Let $Z = \sum_{r=1}^{\infty}rX_{r}$, where $X_{r}$ is of Poisson distribution with intensity rate $\displaystyle \frac{1}{r^{2}}$, $r \geq 1$. I need to prove that $Z$ is finite with probability $1$.
First off, I am not sure if this problem is asking me to 1) Prove that $Z$ is finite AND has probability $1$ or 2) Prove that $Z$ is finite and the probability that it is finite is $1$.

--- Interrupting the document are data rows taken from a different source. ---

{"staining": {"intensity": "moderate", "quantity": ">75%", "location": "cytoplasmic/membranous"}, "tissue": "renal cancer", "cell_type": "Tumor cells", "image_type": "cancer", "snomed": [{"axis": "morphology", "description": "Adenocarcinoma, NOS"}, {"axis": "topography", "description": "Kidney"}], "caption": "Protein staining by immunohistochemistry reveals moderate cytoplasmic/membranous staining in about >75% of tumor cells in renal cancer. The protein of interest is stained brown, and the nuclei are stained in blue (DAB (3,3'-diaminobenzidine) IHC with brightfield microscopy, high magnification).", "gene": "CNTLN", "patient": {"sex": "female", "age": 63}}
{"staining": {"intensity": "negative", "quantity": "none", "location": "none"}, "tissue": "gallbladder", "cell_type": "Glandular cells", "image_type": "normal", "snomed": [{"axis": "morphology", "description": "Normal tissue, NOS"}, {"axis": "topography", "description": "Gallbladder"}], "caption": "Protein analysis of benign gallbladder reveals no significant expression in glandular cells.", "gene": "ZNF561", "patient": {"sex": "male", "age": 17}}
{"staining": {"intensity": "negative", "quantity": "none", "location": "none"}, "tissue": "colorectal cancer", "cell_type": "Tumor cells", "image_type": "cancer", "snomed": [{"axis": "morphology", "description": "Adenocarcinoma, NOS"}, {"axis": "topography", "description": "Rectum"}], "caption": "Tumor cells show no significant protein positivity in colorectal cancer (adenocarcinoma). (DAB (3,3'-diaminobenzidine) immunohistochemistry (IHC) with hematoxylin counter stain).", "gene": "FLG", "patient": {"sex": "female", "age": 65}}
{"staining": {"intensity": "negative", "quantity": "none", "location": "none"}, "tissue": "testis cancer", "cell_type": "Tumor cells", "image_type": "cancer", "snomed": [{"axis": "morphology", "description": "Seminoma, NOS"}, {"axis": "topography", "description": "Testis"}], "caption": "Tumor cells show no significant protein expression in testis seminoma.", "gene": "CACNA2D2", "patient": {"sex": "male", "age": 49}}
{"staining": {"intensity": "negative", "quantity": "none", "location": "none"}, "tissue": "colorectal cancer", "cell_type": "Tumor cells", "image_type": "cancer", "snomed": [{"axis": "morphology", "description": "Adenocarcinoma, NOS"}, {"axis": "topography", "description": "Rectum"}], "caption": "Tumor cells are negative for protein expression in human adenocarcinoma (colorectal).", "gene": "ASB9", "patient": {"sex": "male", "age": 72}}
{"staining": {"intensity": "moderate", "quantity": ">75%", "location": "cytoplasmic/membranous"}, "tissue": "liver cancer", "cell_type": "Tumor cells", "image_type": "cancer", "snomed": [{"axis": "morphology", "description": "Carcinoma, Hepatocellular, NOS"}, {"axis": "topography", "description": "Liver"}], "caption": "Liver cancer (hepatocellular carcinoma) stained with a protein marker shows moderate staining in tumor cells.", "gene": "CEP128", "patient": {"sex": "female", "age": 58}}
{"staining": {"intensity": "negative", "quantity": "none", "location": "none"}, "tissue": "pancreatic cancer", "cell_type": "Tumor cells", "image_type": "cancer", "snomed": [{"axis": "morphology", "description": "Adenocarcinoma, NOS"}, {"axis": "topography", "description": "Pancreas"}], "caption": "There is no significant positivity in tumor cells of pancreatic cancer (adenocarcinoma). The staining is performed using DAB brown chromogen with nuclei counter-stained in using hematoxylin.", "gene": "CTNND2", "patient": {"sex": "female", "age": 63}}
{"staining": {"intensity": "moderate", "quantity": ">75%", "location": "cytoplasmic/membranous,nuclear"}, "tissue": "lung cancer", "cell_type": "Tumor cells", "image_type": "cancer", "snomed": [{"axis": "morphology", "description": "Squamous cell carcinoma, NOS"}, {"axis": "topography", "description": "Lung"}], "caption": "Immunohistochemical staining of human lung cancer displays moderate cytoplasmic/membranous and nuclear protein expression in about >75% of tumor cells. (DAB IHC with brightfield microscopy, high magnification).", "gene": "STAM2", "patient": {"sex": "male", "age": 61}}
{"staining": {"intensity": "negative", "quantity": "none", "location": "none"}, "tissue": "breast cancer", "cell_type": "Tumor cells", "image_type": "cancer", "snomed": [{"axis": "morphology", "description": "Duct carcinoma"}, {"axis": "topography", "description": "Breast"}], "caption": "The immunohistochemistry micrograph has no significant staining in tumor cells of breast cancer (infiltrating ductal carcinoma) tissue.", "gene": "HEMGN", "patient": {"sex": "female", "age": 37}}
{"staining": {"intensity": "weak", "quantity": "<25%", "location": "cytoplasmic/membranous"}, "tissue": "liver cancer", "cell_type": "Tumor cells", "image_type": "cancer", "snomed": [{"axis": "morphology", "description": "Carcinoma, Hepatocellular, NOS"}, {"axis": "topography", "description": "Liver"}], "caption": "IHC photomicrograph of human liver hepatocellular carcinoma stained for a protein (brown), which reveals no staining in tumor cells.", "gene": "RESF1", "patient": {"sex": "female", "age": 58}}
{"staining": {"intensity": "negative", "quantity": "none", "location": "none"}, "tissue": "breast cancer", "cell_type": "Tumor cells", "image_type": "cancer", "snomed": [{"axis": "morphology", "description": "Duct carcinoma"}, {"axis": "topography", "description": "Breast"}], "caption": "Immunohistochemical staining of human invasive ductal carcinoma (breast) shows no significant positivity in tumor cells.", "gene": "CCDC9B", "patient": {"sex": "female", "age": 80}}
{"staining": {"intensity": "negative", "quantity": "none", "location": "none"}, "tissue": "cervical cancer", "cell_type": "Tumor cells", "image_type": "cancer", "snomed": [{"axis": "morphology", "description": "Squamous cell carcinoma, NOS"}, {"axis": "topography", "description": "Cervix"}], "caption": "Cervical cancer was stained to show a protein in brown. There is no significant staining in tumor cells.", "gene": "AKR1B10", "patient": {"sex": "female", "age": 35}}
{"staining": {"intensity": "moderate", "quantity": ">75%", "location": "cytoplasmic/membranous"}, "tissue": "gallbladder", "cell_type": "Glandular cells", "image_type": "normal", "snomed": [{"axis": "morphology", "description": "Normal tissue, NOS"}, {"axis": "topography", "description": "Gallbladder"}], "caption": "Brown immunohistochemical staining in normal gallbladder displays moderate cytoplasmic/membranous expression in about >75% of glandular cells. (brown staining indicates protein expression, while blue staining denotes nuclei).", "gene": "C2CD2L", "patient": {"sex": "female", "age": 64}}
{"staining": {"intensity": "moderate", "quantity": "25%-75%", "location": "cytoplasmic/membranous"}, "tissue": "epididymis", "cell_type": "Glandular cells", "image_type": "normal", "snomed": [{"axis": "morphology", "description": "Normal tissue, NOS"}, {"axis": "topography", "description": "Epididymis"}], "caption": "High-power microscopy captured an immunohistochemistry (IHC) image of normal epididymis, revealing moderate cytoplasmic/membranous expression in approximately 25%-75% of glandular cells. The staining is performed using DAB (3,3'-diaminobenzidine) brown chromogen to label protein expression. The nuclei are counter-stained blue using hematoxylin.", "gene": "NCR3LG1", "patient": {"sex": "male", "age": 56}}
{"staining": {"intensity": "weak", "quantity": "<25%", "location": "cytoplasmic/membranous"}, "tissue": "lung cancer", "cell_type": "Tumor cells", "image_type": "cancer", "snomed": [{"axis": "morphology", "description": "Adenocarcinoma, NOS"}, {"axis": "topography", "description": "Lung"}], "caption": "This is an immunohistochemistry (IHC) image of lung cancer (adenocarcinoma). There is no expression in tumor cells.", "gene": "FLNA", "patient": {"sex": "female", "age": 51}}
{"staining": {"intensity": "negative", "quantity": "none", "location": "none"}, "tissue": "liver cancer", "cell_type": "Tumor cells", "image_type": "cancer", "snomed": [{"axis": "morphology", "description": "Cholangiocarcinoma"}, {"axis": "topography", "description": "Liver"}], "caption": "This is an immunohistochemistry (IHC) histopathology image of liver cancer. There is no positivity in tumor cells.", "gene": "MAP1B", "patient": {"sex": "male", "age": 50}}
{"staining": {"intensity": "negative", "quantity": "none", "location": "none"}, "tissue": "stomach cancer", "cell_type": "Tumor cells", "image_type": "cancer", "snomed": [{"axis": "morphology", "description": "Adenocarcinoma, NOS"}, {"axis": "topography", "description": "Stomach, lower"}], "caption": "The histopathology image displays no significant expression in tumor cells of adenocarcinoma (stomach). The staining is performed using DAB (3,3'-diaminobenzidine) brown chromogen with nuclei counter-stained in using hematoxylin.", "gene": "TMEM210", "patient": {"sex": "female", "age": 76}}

Secondly, I have seen Poisson random variables before, but I have never heard the expression "intensity rate" used before - after doing some research, I have since discovered that the "intensity rate" is simply the parameter $\lambda$ that appears in the probability function $\displaystyle p(y) = \frac{\lambda^{y}}{y!}e^{-\lambda}$, where $Y$ is a Poisson distributed random variable.
Now, the hint that I was given for this problem is to "consider the total number of nonzero $X_{r}$", and appears in my notes at the same place that the first Borel-Cantelli Lemma is stated:
For a sequence of events $A_{1},A_{2},\cdots ,$, $$ P\left( \limsup_{n \to \infty} A_{n} \right) = 0 \, \text{whenever}\, \sum_{i=1}^{\infty}P(A_{i}) < \infty. $$
Now, the problem I'm having though, is how to apply this to this particular problem. First of all, in order to determine the convergence of $Z = \sum_{r=1}^{\infty}rX_{r}$, how do I write $X_{r}$ in a more meaningful form that includes its $\displaystyle p(y) = \frac{\left(\frac{1}{r^{2}}\right)^{y}}{y!}e^{\displaystyle -\frac{1}{r^{2}}}$ form? If I take $$P(Z) = P(\sum_{r=1}^{\infty}rX_{r}) \leq \sum_{r=1}^{\infty}P\left(rX_{r} \right) = \sum_{r=1}^{\infty}rP\left(X_{r} \right) \\ = \displaystyle \sum_{r=1}^{\infty}r \left(\frac{\left( \frac{1}{r^{2}}\right)^{x_{r}}}{x_{r}!}e^{\displaystyle -\frac{1}{r^{2}} }\right) = \displaystyle \sum_{r=1}^{\infty} \frac{r \cdot \frac{1}{r^{2x_{r}}}}{x_{r}!}e^{\displaystyle -\frac{1}{r^{2}}} = \displaystyle \sum_{r=1}^{\infty} \frac{\frac{1}{r^{2x_{r}-1}}}{x_{r}!}e^{\displaystyle -\frac{1}{r^{2}}} $$
it starts to look like something, but I really don't know 1) how to proceed or 2) if this is even the way to approach this problem.
I am extremely lost and am in desperate need of help. I thank you for your time and patience.
You are being asked to prove the probability $Z$ is finite is $1$. $Z$ is a random variable and not an event so it doesn't make sense to say $Z$ itself has probability $1$.
I'll begin by getting a handle on how the $X_r$ behave. We have $\mathbb{P}(X_r = k) = \frac{r^{-2k}}{k!}e^{-1/r^2}$ for $k \in \mathbb{N}$. In particular we have $\mathbb{P}(X_r \neq 0) = 1 - e^{-1/r^2}$. Since $\sum_{r=1}^\infty 1-e^{-1/r^2} < \infty$, by Borel-Cantelli, we have that $\mathbb{P}( \lim \sup A_r ) = 0$ where $A_r$ is the event $\{X_r \neq 0 \}$. Now $\lim \sup A_r$ is the event that $A_r$ happens for infinitely many $r$ and as a result we have that $X_r = 0$ for all but finitely many $r$ with probability $1$. On this probability $1$ event, $Z$ is just a finite sum and hence if finite so $\mathbb{P}(Z < \infty) = 1$ as desired.